Zubaidah bint Ja`far, the wife of Abbasid caliph Harun al-Rashid, had rebuilt Tabriz in 791, after a devastating earthquake, so beautifying the city that she will be long credited as its founder.
Another devastating earthquake had occurred in 858; yet another devastates the city in 1041.
Severe earthquakes will continue to plague the region.
The youngest in a string of volcanoes (the San Francisco volcanic field) erupts near the volcanic San Francisco Peaks in northern Arizona around 1085, forming the so-called Sunset Crater, a one thousand-foot-high (three hundred and five meter) cone with a rim of bright red orange ash and cinder.
The eruption produces a blanket of ash and lapilli covering an area of more than twenty-one hundred square kilometers (eight hundred and ten square miles) and forces the temporary abandonment of settlements of the local Sinagua people.
Bede records that Saint Augustine consecrated Mellitus as the first bishop to the Anglo-Saxon kingdom of the East Saxons and their king, Sæberht, in 604.
Sæberht's uncle and overlord, Æthelberht, king of Kent, built a church dedicated to St Paul in London, as the seat of the new bishop.
It is assumed, although unproven, that this first Anglo-Saxon cathedral stood on the same site as the later medieval and the present cathedrals.
On the death of Sæberht in about 616, his pagan sons expelled Mellitus from London, and the East Saxons reverted to paganism.
The fate of the first cathedral building is unknown.
Christianity was restored among the East Saxons in the late seventh-century and it is presumed that either the Anglo-Saxon cathedral was restored or a new building erected as the seat of bishops such as Cedd, Wine and Earconwald, the last of whom was buried in the cathedral in 693.
This building, or a successor, was destroyed by fire in 962, but rebuilt in the same year.
King Æthelred the Unready was buried in the cathedral on his death in 1016.
The cathedral is burnt, with much of the city, in a fire in 1087, as recorded in the Anglo-Saxon Chronicle.
The Normans begin building the fourth St. Paul's (generally referred to as Old St. Paul's).
The wavering character and incompetent political decisions of George II of Georgia, coupled with the Seljuq yoke, have brought the Kingdom of Georgia into a profound crisis, which climaxes in the aftermath of a disastrous earthquake that had struck Georgia in 1088.
George hands over the crown to his vigorous sixteen-year old son David in 1089.
This changeover is shrouded in mystery and is mentioned only in passing in the Georgian chronicles.
All that is recorded is that George crowned his son as king with his own hands, after which he disappears from the chronicle.

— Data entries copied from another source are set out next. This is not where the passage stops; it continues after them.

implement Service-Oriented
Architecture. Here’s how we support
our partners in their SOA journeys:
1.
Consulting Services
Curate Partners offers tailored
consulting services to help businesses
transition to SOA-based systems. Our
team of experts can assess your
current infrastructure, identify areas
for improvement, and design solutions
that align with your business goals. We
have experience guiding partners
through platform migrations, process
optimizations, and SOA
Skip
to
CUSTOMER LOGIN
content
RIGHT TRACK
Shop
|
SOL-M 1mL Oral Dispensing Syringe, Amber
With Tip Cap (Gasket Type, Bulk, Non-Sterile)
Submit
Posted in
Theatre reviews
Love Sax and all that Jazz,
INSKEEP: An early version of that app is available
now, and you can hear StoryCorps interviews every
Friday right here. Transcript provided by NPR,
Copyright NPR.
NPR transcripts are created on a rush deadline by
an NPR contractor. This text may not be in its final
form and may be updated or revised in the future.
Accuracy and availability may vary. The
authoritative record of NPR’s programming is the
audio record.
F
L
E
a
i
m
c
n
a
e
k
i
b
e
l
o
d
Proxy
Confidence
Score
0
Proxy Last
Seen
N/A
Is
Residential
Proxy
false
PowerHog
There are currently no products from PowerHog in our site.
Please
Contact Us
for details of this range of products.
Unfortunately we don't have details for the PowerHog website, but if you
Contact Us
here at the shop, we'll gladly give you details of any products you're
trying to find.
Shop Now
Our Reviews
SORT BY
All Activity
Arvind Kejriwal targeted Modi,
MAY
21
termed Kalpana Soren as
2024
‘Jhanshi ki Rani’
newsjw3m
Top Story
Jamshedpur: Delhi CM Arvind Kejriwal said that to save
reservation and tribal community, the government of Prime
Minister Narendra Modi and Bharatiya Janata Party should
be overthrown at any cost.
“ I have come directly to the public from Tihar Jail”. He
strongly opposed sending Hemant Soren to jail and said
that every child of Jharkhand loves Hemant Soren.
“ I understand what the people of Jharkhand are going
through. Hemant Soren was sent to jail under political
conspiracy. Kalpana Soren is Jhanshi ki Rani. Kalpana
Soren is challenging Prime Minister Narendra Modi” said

He was most probably forced by his nobles, in a palace coup masterminded by the powerful minister Bishop Giorgi Chkondideli, to abdicate in favor of David.
George is mentioned in prayers dated to 1203 as "king of kings, and caesar of all the East and West", suggesting that he was still alive and given some titles by his reigning son, but exercised no real power.

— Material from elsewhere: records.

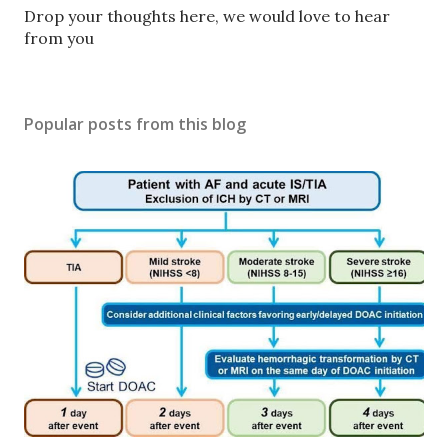
P
Drop your thoughts here, we would love to hear
o
from you
s
t
a
Popular posts from this blog
C
o
m
m
e
n
t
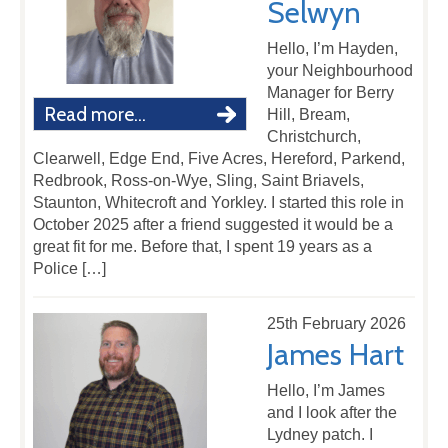
Selwyn
Hello, I’m Hayden,
your Neighbourhood
Manager for Berry
Read more...
Hill, Bream,
Christchurch,
Clearwell, Edge End, Five Acres, Hereford, Parkend,
Redbrook, Ross-on-Wye, Sling, Saint Briavels,
Staunton, Whitecroft and Yorkley. I started this role in
October 2025 after a friend suggested it would be a
great fit for me. Before that, I spent 19 years as a
Police […]
25th February 2026
James Hart
Hello, I’m James
and I look after the
Lydney patch. I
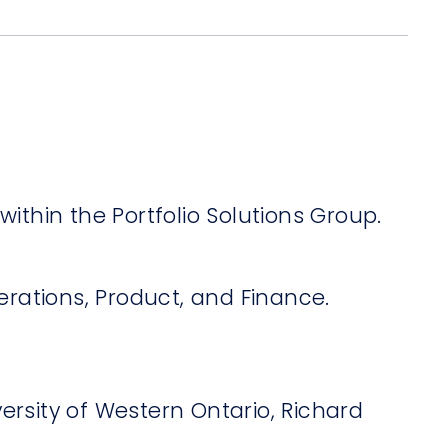
within the Portfolio Solutions Group.
perations, Product, and Finance.
ersity of Western Ontario, Richard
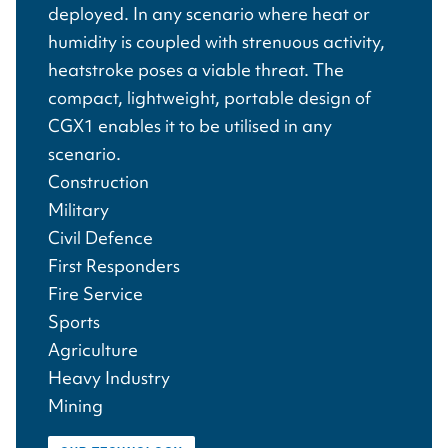
deployed. In any scenario where heat or
humidity is coupled with strenuous activity,
heatstroke poses a viable threat. The
compact, lightweight, portable design of
CGX1 enables it to be utilised in any
scenario.
Construction
Military
Civil Defence
First Responders
Fire Service
Sports
Agriculture
Heavy Industry
Mining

The London Tornado of 1091 is reckoned by modern assessment of the reports as possibly a T8 tornado (roughly equal to an F4 tornado) which occurs in London, England.
Britain's earliest reported tornado, it occurs on Friday, October 17, 1091, killing two.
The wooden London Bridge is destroyed, and the church of St. Mary-le-Bow in the city of London is badly damaged; four rafters twenty-six feet (seven point nine meters) long are driven into the ground with such force that only four feet (one point two meters) protrude above the surface.
Other churches in the area are demolished, as are over six hundred (mostly wooden) houses.